→ AIM OF THE EXERCISE: Pick every line out of the entries below that holds the string "layout", and report them.

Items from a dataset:
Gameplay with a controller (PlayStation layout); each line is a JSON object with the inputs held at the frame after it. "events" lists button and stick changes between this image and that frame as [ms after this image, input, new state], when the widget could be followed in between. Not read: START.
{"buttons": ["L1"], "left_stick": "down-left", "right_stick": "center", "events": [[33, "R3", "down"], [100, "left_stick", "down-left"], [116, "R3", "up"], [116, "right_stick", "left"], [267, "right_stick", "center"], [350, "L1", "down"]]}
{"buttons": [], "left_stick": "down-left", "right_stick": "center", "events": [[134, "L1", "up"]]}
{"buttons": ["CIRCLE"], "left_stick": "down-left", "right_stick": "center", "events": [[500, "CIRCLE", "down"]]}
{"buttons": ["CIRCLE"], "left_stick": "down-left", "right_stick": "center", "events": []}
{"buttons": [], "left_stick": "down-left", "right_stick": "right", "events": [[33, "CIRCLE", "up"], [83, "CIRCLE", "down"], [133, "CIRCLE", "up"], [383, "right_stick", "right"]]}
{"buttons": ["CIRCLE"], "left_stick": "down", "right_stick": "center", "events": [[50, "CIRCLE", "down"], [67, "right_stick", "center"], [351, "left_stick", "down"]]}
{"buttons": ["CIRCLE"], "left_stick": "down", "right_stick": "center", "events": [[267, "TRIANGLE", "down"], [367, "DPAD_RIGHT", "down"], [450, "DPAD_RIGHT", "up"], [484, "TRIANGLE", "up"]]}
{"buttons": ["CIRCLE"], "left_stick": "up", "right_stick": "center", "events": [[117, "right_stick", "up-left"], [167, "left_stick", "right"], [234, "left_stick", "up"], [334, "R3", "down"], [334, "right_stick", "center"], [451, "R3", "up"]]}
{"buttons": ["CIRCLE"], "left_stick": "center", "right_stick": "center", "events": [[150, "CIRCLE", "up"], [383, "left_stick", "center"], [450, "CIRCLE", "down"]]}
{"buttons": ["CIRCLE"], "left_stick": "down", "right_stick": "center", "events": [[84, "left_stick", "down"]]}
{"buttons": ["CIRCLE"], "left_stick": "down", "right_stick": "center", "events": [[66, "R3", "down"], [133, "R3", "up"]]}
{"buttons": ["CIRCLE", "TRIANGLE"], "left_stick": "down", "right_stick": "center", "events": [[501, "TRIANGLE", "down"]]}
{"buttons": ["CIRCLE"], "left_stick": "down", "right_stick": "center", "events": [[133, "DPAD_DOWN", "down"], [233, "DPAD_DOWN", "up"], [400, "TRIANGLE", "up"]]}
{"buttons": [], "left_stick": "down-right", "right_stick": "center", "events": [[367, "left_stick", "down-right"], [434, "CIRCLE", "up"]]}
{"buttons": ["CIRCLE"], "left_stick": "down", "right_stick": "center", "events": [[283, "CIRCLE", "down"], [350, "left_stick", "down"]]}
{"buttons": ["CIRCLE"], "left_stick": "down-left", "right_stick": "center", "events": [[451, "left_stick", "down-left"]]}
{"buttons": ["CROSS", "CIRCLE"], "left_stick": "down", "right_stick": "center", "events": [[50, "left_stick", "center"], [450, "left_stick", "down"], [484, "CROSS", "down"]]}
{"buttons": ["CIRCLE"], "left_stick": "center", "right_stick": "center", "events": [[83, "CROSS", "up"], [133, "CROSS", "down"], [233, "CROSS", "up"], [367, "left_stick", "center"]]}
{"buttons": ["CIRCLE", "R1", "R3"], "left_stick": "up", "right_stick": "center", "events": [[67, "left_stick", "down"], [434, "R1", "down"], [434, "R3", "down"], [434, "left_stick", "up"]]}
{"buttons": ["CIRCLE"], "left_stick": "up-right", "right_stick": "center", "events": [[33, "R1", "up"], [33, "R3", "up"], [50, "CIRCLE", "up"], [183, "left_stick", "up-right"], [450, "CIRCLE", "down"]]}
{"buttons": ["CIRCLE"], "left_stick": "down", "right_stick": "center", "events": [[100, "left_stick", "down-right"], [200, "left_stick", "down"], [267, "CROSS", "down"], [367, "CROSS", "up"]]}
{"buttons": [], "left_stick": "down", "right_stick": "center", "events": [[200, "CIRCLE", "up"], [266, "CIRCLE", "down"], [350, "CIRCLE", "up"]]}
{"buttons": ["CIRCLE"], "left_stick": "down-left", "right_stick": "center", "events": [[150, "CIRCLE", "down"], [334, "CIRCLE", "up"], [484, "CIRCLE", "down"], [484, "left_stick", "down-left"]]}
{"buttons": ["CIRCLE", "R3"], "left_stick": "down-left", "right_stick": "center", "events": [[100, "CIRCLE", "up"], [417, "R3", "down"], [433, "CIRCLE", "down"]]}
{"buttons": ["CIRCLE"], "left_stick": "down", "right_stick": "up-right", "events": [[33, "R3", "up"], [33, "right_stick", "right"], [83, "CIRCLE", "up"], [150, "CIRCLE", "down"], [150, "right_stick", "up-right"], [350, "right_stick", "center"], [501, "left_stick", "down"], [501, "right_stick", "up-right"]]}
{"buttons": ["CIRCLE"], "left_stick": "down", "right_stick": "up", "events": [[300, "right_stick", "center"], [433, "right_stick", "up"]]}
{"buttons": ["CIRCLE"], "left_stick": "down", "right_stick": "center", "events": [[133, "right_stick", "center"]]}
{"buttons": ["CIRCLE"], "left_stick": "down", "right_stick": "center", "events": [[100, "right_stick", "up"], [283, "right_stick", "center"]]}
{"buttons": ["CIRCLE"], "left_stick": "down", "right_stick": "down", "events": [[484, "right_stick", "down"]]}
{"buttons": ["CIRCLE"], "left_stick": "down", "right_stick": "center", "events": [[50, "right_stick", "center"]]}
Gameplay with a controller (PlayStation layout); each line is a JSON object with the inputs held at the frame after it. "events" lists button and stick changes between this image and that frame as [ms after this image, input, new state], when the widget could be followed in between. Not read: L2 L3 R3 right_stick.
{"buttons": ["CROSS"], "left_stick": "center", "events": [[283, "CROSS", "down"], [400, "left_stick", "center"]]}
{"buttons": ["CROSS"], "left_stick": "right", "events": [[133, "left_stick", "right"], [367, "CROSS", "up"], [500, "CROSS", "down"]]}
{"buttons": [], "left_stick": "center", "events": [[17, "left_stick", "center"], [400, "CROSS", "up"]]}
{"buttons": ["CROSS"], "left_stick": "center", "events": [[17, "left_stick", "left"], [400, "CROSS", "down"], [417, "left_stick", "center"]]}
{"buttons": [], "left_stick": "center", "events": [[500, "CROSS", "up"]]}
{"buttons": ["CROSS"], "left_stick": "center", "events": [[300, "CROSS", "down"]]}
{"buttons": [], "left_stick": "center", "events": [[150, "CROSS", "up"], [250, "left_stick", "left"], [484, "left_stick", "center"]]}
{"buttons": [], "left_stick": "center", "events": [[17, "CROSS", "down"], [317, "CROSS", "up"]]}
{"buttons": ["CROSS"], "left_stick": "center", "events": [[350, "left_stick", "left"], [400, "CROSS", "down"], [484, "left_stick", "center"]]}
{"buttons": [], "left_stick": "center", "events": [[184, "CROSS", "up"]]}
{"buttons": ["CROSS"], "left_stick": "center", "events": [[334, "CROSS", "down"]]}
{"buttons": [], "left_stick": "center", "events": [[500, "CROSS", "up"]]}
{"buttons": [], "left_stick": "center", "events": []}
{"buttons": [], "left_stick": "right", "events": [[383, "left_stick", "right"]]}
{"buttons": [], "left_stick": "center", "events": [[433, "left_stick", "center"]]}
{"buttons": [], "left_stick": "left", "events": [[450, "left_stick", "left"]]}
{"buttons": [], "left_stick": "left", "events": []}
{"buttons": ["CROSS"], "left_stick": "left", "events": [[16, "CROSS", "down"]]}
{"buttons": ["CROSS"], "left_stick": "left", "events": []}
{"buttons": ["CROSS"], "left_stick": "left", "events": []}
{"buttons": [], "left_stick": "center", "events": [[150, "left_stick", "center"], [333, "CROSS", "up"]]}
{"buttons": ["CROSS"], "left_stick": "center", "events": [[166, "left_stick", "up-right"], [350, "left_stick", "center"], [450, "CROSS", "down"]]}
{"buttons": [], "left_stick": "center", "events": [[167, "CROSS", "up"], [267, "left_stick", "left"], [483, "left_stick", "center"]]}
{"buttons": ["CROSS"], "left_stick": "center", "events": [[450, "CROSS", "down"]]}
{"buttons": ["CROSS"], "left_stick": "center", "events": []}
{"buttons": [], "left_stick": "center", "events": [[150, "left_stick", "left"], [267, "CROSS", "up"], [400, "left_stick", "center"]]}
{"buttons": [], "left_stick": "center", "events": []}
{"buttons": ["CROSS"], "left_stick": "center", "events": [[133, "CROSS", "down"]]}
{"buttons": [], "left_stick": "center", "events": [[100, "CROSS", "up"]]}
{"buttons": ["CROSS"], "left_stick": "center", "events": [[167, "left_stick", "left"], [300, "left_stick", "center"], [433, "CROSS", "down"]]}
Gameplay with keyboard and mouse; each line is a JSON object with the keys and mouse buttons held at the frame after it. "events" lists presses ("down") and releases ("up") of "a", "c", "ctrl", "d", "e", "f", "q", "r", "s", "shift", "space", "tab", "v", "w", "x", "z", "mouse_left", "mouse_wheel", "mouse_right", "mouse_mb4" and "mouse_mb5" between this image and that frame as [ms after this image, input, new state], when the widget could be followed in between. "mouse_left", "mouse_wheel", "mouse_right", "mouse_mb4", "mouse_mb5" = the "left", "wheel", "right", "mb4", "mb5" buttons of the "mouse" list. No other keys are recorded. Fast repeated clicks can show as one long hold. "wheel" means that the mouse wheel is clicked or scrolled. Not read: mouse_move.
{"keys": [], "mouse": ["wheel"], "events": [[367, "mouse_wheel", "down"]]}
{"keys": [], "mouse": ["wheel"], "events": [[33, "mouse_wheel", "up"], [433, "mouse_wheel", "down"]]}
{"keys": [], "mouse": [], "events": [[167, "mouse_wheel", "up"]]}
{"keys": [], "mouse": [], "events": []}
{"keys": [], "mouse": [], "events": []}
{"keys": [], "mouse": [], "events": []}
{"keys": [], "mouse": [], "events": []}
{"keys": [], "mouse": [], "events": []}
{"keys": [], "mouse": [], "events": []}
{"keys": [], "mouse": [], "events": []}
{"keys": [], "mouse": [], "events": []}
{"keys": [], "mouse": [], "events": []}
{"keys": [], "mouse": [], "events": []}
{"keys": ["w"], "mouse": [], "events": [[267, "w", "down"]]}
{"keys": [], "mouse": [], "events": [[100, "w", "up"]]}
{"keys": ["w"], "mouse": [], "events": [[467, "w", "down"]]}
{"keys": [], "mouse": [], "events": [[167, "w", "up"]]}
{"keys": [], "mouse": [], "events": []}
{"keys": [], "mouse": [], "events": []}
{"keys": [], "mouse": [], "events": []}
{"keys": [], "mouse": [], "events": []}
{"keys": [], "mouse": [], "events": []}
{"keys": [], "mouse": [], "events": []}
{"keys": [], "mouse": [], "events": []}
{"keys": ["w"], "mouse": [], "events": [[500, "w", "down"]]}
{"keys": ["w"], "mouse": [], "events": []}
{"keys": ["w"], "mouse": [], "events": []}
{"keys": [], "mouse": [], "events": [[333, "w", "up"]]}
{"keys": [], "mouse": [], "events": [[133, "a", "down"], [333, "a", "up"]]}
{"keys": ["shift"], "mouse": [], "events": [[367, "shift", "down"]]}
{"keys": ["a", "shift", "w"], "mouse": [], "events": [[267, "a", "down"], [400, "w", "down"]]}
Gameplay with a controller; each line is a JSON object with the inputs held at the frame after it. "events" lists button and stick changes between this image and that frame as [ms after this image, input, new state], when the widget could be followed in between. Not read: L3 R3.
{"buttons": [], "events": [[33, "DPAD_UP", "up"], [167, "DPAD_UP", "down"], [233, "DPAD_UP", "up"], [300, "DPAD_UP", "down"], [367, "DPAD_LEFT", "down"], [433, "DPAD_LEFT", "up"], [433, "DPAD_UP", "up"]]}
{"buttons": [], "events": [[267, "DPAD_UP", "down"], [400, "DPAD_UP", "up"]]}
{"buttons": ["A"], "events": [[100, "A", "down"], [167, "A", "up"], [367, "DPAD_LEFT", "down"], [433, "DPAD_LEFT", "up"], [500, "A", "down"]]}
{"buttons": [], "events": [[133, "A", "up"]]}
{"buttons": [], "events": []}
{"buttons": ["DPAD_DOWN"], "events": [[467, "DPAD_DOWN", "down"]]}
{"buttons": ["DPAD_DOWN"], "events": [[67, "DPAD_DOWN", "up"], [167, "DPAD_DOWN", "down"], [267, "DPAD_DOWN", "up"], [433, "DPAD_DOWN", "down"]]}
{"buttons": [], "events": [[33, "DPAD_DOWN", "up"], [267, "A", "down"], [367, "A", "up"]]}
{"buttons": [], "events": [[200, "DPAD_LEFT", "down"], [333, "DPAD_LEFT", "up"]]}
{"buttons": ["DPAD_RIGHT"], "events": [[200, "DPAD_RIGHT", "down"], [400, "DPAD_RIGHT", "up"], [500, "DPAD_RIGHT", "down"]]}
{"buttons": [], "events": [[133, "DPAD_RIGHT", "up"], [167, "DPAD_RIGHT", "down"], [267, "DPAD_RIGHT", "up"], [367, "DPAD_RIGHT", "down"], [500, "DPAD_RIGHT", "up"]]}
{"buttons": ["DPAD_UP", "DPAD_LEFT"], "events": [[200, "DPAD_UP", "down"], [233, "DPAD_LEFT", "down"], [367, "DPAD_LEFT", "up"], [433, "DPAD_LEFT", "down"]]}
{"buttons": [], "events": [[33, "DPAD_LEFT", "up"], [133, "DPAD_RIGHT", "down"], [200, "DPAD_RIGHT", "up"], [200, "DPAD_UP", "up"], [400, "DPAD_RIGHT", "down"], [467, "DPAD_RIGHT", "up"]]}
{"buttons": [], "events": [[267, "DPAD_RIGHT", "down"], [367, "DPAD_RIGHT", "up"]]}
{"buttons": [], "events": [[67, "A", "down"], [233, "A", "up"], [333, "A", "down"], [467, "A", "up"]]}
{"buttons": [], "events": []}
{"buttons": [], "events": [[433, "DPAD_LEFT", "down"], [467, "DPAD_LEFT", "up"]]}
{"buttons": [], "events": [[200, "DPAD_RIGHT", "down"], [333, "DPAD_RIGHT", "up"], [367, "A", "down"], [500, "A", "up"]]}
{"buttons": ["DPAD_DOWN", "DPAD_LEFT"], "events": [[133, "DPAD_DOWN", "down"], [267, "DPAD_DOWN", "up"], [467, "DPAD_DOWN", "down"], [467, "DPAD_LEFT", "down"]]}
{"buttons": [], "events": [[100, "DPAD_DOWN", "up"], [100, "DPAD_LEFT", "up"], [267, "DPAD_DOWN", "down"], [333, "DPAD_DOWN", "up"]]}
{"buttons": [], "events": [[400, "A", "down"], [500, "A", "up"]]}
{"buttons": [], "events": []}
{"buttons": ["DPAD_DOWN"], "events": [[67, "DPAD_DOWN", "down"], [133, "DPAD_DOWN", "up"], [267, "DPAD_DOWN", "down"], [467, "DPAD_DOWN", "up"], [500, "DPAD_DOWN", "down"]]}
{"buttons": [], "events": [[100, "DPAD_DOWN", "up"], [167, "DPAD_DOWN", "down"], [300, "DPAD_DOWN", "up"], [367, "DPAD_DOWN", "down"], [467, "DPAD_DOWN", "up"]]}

→ RESULT OF THIS EXERCISE:
Gameplay with a controller (PlayStation layout); each line is a JSON object with the inputs held at the frame after it. "events" lists button and stick changes between this image and that frame as [ms after this image, input, new state], when the widget could be followed in between. Not read: START.
Gameplay with a controller (PlayStation layout); each line is a JSON object with the inputs held at the frame after it. "events" lists button and stick changes between this image and that frame as [ms after this image, input, new state], when the widget could be followed in between. Not read: L2 L3 R3 right_stick.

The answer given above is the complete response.